Task instructions:
Return the records word for word, from the very first line up to and including the line containing "08.08.2026, 18:08".

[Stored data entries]
- Opening Delimiter -
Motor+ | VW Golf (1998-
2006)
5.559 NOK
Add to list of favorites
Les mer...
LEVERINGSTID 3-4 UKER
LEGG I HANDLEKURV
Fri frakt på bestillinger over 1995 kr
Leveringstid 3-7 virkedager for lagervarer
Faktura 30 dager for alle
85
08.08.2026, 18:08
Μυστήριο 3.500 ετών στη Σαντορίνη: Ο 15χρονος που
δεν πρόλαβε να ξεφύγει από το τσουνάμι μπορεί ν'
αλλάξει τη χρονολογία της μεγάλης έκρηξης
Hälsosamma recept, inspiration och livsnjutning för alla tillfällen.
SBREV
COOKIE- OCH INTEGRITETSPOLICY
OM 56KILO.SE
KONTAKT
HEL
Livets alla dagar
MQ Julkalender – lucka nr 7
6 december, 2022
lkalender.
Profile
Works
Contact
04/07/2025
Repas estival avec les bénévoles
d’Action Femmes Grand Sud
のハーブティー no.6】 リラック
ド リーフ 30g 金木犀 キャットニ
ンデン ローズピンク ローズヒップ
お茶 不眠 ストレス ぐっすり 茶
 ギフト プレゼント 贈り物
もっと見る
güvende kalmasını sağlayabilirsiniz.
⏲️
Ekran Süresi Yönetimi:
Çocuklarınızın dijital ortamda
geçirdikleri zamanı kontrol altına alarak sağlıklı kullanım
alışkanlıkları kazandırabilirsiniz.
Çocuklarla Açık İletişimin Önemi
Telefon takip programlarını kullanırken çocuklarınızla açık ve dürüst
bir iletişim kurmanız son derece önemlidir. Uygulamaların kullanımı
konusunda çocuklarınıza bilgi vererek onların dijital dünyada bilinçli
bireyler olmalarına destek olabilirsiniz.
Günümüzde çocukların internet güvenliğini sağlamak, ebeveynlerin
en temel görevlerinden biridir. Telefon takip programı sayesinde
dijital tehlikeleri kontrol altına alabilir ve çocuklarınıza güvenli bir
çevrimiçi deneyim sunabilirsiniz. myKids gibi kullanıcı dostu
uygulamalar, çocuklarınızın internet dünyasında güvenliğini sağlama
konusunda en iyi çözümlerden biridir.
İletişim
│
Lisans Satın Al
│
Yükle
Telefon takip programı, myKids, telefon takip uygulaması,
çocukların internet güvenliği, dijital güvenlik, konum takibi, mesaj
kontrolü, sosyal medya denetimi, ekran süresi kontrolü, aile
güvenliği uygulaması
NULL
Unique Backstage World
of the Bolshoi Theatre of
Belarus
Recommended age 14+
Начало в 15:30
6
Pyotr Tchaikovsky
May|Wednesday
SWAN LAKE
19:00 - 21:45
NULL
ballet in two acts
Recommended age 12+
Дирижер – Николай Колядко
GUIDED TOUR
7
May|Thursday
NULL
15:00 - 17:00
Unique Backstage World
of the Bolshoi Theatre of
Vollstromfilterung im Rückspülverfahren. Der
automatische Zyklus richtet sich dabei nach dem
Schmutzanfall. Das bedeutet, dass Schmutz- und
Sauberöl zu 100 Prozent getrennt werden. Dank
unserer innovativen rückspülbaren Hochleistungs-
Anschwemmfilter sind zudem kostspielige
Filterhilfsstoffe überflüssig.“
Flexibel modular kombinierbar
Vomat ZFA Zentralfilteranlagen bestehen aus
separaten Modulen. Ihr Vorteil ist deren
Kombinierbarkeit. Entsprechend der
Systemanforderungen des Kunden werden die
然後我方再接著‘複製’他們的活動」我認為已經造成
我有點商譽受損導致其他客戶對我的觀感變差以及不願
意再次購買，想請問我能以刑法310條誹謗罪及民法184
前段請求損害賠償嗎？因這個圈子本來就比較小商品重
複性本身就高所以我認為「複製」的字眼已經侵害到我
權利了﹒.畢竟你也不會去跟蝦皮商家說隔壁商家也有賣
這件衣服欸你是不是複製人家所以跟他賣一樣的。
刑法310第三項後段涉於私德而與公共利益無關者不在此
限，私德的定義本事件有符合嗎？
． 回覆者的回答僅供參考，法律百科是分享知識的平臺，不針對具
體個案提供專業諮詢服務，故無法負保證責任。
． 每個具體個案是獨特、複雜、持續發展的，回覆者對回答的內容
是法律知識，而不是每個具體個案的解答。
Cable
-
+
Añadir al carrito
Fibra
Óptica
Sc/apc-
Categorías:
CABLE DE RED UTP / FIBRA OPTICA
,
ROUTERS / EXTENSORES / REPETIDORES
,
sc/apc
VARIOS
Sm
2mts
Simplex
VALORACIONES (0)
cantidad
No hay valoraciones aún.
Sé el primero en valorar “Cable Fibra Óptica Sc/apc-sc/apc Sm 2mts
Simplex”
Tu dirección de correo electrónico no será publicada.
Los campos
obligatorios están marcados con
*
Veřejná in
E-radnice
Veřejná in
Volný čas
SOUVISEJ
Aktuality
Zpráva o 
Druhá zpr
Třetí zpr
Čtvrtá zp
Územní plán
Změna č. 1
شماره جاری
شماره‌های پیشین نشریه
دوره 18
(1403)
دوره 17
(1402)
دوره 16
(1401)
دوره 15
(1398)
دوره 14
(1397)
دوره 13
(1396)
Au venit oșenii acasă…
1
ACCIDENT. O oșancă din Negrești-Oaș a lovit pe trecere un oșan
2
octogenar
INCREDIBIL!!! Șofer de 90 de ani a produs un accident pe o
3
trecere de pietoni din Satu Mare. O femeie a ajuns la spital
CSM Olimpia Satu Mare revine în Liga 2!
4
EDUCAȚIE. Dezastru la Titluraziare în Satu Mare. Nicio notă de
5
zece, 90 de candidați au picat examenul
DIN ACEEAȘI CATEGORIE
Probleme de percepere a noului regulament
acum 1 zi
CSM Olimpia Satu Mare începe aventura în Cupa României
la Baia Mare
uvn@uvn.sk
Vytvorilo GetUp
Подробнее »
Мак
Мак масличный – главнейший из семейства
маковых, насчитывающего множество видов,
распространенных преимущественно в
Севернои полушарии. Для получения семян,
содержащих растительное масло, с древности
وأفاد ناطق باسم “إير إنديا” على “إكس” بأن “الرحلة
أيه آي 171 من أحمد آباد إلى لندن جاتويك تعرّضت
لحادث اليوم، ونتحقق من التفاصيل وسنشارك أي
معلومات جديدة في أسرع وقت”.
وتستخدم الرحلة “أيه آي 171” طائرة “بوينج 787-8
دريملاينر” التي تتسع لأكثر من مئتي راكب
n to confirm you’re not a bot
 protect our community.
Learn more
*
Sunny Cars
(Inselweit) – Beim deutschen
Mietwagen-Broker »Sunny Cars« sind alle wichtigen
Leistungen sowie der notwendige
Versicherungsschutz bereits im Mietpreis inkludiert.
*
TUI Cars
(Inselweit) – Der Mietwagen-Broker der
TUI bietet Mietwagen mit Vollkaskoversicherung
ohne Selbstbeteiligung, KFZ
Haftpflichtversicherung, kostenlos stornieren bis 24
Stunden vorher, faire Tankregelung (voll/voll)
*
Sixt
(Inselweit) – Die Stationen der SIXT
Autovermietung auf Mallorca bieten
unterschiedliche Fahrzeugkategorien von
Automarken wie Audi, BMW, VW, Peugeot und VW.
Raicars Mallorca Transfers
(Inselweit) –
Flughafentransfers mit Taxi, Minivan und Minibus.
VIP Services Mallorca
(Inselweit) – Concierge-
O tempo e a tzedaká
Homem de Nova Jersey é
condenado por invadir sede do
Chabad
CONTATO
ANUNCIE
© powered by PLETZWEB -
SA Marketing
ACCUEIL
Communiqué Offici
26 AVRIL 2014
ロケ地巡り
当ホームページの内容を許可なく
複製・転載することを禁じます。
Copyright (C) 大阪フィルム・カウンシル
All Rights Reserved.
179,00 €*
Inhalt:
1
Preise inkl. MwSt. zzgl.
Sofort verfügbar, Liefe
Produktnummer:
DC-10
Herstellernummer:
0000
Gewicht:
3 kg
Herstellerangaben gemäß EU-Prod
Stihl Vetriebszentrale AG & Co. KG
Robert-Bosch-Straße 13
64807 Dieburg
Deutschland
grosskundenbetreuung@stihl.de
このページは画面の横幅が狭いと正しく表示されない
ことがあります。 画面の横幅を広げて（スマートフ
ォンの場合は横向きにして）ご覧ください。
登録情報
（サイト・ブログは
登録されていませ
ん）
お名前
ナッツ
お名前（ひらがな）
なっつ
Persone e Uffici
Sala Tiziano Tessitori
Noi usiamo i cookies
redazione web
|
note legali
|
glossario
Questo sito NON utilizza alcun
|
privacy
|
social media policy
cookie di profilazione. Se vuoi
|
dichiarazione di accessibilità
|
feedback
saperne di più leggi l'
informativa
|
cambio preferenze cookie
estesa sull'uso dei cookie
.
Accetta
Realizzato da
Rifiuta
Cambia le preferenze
- Closing Delimiter -
Answer to the problem:
Motor+ | VW Golf (1998-
2006)
5.559 NOK
Add to list of favorites
Les mer...
LEVERINGSTID 3-4 UKER
LEGG I HANDLEKURV
Fri frakt på bestillinger over 1995 kr
Leveringstid 3-7 virkedager for lagervarer
Faktura 30 dager for alle
85
08.08.2026, 18:08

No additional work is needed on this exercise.